_RECORD EXCERPTS_
........
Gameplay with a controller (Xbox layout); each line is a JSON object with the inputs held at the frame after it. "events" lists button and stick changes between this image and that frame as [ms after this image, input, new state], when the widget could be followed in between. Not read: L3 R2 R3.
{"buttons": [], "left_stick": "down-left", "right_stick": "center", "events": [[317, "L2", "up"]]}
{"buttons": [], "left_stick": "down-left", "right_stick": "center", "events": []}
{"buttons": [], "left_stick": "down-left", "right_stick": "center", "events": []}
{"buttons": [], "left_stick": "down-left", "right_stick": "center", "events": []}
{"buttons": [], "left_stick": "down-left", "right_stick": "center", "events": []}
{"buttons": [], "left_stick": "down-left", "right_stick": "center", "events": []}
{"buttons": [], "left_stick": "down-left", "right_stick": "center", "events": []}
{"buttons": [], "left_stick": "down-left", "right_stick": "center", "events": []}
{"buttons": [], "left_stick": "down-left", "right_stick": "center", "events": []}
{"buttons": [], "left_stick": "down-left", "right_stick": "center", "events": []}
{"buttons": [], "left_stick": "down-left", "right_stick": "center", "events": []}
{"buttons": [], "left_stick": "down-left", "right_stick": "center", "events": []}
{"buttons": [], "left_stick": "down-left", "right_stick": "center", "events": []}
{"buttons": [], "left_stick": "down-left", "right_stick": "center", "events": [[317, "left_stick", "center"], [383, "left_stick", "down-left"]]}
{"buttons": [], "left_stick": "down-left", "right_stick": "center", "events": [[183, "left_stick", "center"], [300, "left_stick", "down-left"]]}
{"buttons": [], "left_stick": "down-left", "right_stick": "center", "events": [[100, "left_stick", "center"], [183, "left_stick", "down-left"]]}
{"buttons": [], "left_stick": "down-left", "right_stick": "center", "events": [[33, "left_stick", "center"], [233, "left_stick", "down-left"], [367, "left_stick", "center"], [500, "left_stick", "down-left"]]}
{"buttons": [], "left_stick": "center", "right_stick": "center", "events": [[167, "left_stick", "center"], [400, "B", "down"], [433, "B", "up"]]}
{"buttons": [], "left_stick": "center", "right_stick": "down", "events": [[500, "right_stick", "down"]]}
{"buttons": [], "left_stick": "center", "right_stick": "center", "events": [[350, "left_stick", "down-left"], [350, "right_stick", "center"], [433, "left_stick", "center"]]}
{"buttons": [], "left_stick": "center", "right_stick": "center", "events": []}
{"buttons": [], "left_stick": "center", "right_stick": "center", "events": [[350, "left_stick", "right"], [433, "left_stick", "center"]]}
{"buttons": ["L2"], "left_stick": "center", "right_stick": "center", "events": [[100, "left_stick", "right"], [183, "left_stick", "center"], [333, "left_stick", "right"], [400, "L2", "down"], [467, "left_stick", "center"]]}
........
_WORK INSTRUCTION_
Each entry above should be output again, precisely as given.

_EXERCISE OUTPUT_
Gameplay with a controller (Xbox layout); each line is a JSON object with the inputs held at the frame after it. "events" lists button and stick changes between this image and that frame as [ms after this image, input, new state], when the widget could be followed in between. Not read: L3 R2 R3.
{"buttons": [], "left_stick": "down-left", "right_stick": "center", "events": [[317, "L2", "up"]]}
{"buttons": [], "left_stick": "down-left", "right_stick": "center", "events": []}
{"buttons": [], "left_stick": "down-left", "right_stick": "center", "events": []}
{"buttons": [], "left_stick": "down-left", "right_stick": "center", "events": []}
{"buttons": [], "left_stick": "down-left", "right_stick": "center", "events": []}
{"buttons": [], "left_stick": "down-left", "right_stick": "center", "events": []}
{"buttons": [], "left_stick": "down-left", "right_stick": "center", "events": []}
{"buttons": [], "left_stick": "down-left", "right_stick": "center", "events": []}
{"buttons": [], "left_stick": "down-left", "right_stick": "center", "events": []}
{"buttons": [], "left_stick": "down-left", "right_stick": "center", "events": []}
{"buttons": [], "left_stick": "down-left", "right_stick": "center", "events": []}
{"buttons": [], "left_stick": "down-left", "right_stick": "center", "events": []}
{"buttons": [], "left_stick": "down-left", "right_stick": "center", "events": []}
{"buttons": [], "left_stick": "down-left", "right_stick": "center", "events": [[317, "left_stick", "center"], [383, "left_stick", "down-left"]]}
{"buttons": [], "left_stick": "down-left", "right_stick": "center", "events": [[183, "left_stick", "center"], [300, "left_stick", "down-left"]]}
{"buttons": [], "left_stick": "down-left", "right_stick": "center", "events": [[100, "left_stick", "center"], [183, "left_stick", "down-left"]]}
{"buttons": [], "left_stick": "down-left", "right_stick": "center", "events": [[33, "left_stick", "center"], [233, "left_stick", "down-left"], [367, "left_stick", "center"], [500, "left_stick", "down-left"]]}
{"buttons": [], "left_stick": "center", "right_stick": "center", "events": [[167, "left_stick", "center"], [400, "B", "down"], [433, "B", "up"]]}
{"buttons": [], "left_stick": "center", "right_stick": "down", "events": [[500, "right_stick", "down"]]}
{"buttons": [], "left_stick": "center", "right_stick": "center", "events": [[350, "left_stick", "down-left"], [350, "right_stick", "center"], [433, "left_stick", "center"]]}
{"buttons": [], "left_stick": "center", "right_stick": "center", "events": []}
{"buttons": [], "left_stick": "center", "right_stick": "center", "events": [[350, "left_stick", "right"], [433, "left_stick", "center"]]}
{"buttons": ["L2"], "left_stick": "center", "right_stick": "center", "events": [[100, "left_stick", "right"], [183, "left_stick", "center"], [333, "left_stick", "right"], [400, "L2", "down"], [467, "left_stick", "center"]]}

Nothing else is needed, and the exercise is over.